- Born: 1947 (age 78–79) Cleveland, Ohio, U.S.
- Education: Skidmore College; Johns Hopkins University; University of Maryland;
- Employer: Harvard University
- Board member of: Signature Theatre; Skidmore College;

= Maxine Isaacs =

American political analyst and university lecturer

Maxine Isaacs is an American university lecturer and political analyst who served as a member of the press office of Walter Mondale during his tenure in the United States Senate and as deputy press secretary when he was vice president during the Jimmy Carter administration. She was later press secretary for Mondale's 1984 presidential campaign. Following her career in politics, she became a lecturer at Harvard University and, occasionally, at George Washington University and New York University, teaching courses on U.S. politics and presidential campaigns.

== Early life and career ==
Maxine Isaacs is one of three children of Amy Isaacs and Bernard Isaacs of Shaker Heights, Ohio. Her father was a naval officer who was selected to help train the Golden Thirteen, the first African-American candidates to become U.S. Navy officers. After the war, he became a representative for a plumbing and heating supplies manufacturer. He was also involved in politics and the civil rights movement. Maxine said her political views came from her father who was a Hubert Humphrey supporter. Her father was Jewish and experienced antisemitism while growing up in a mostly Polish-American town in Wisconsin where many people harbored pro-Nazi sentiments. She graduated from Shaker Heights High School in 1965. She then graduated in 1969 with an AB in American studies from Skidmore College in Saratoga Springs, New York. After graduating from Skidmore, she lived in Japan for about a year.

== Political career ==
In 1971, Isaacs was hired to be legislative assistant, press secretary, and speechwriter for Representative Louis Stokes, a Democrat from Ohio. In 1973, she transferred to Walter Mondale's U.S. Senate office to become the Minnesota senator's deputy press secretary. When Mondale's 1974 exploratory presidential campaign came to an end, she became a freelance writer for NPR and The Africa Report. She rejoined Mondale's vice presidential campaign staff in 1976 when Jimmy Carter asked Mondale to serve as his running mate.

Mondale was elected as vice president in the 1976 presidential election, and Isaacs became his deputy press secretary in the White House. Isaacs often traveled with the Vice President as he went on diplomatic missions around the world. In the 1980 reelection campaign for Mondale and Carter, she served as traveling press secretary in a campaign which accumulated more than 200,000 miles (320,000 kilometers) of travel between September 1979 and November 1980. The Carter ticket lost the 1980 presidential election.

In the early 1980s, she ran her own public relations consulting firm, Maximum Inc., in Washington, D.C. In February 1981, she announced the formation of an exploratory committee for Mondale's possible candidacy in the 1984 presidential election. Isaacs became deputy campaign manager and press secretary for Mondale's 1984 presidential campaign. After his loss to Ronald Reagan, Mondale ended his political career and returned to practicing law.

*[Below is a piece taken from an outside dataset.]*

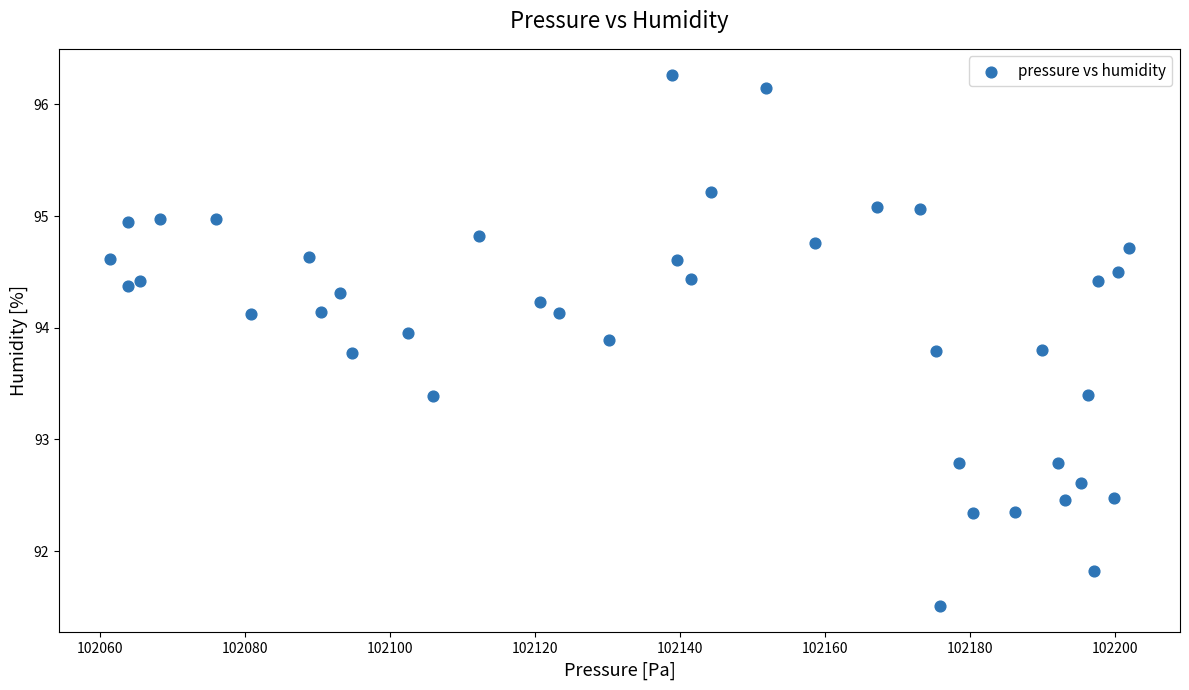

What is the range of X values (max minus min)?

140.5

== Academic career and later life ==
In 1988, she graduated with a master's degree in international public policy from Johns Hopkins University. In 1994, she earned a Ph.D. from the School of Public Policy of the University of Maryland (UMD) in College Park. Her dissertation was a comparative study of elite and public opinion on foreign policy. The same year, she became a lecturer on public policy at the Kennedy School of Government at Harvard University. She has taught courses at Harvard, and occasionally at George Washington University and New York University, on the relationship between the media and politics, with a special focus on U.S. presidential campaigns and elections.

In 2014, Isaacs was inducted into the Hall of Fame of Shaker Heights High School. In 2019, she received the Distinguished Achievement Award from her alma mater, Skidmore College, where she serves as a trustee. Isaacs also served as a board member of the Shorenstein Center on Media, Politics and Public Policy.

== Personal life ==
Isaacs was married for eight years before her divorce in 1977. In 1985, she married James A. Johnson, the former chairman of Mondale's presidential campaign. They had a son, Alfred Johnson. The couple separated in 2010 and subsequently divorced.

Isaacs has been interested in theater from a young age. In 2004, she became a board member of Signature Theatre in Arlington, Virginia. She co-chaired the theatre's capital campaign to fund its move to a new facility in Shirlington. The Signature Theatre's main stage, the Max, is named for Isaacs. She also serves as a trustee of the American Associates of the Royal National Theatre. She formerly served as a member of the Board of Governors of the Folger Shakespeare Library.